### Anweisung
Entnimm den Datensätzen den Abschnitt, der mit der ersten Zeile beginnt und mit der Zeile endet, die "locality: Travis County, Limestone" enthält, und gib ihn Zeile für Zeile unverändert wieder. Die erste und die letzte Zeile gehören dazu.

━━━━━ Datensätze zur Aufgabe

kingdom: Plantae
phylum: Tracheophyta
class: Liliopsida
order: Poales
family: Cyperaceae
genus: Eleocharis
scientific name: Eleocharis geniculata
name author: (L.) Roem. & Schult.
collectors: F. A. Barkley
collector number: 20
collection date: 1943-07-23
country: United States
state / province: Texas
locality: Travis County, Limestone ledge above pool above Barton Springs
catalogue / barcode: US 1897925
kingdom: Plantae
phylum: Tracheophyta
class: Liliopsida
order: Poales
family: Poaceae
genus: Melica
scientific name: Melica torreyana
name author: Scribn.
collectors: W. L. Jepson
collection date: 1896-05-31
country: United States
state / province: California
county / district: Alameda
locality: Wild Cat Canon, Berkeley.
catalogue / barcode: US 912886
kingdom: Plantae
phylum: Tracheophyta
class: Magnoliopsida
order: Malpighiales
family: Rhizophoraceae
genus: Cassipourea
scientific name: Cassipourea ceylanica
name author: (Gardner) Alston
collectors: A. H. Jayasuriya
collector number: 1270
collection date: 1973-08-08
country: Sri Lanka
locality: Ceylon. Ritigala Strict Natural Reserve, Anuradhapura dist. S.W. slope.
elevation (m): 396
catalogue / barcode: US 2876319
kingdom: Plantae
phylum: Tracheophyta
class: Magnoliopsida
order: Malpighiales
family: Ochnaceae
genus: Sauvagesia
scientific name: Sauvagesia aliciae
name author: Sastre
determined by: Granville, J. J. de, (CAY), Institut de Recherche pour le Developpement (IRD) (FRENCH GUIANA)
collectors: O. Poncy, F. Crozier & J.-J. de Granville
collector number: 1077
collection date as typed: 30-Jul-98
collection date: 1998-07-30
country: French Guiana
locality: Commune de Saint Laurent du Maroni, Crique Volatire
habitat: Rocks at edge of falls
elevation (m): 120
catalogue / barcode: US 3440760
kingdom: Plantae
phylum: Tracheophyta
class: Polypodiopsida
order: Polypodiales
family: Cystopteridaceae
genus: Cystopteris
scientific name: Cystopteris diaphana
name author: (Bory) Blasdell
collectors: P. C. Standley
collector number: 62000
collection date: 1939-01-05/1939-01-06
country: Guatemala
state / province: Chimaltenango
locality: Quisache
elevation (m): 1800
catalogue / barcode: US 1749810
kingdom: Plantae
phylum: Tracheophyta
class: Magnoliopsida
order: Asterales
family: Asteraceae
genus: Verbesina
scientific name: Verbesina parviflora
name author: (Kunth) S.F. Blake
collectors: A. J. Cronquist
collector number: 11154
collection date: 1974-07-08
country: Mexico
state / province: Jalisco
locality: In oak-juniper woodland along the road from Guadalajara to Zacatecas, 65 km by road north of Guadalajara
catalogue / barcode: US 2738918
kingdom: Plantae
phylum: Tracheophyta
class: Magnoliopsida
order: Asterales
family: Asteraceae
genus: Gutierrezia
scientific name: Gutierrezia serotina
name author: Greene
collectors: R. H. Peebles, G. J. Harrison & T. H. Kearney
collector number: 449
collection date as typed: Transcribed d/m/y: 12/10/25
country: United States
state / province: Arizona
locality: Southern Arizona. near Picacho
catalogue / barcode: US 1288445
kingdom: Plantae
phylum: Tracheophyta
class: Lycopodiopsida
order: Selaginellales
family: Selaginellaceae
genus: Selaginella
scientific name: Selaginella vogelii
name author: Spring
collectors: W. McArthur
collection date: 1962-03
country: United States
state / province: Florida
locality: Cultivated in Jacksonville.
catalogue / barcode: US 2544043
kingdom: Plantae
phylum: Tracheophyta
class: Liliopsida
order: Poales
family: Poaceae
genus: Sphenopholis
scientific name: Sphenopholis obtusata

━━━━━━━━━━

### Richtige Ausgabe
kingdom: Plantae
phylum: Tracheophyta
class: Liliopsida
order: Poales
family: Cyperaceae
genus: Eleocharis
scientific name: Eleocharis geniculata
name author: (L.) Roem. & Schult.
collectors: F. A. Barkley
collector number: 20
collection date: 1943-07-23
country: United States
state / province: Texas
locality: Travis County, Limestone ledge above pool above Barton Springs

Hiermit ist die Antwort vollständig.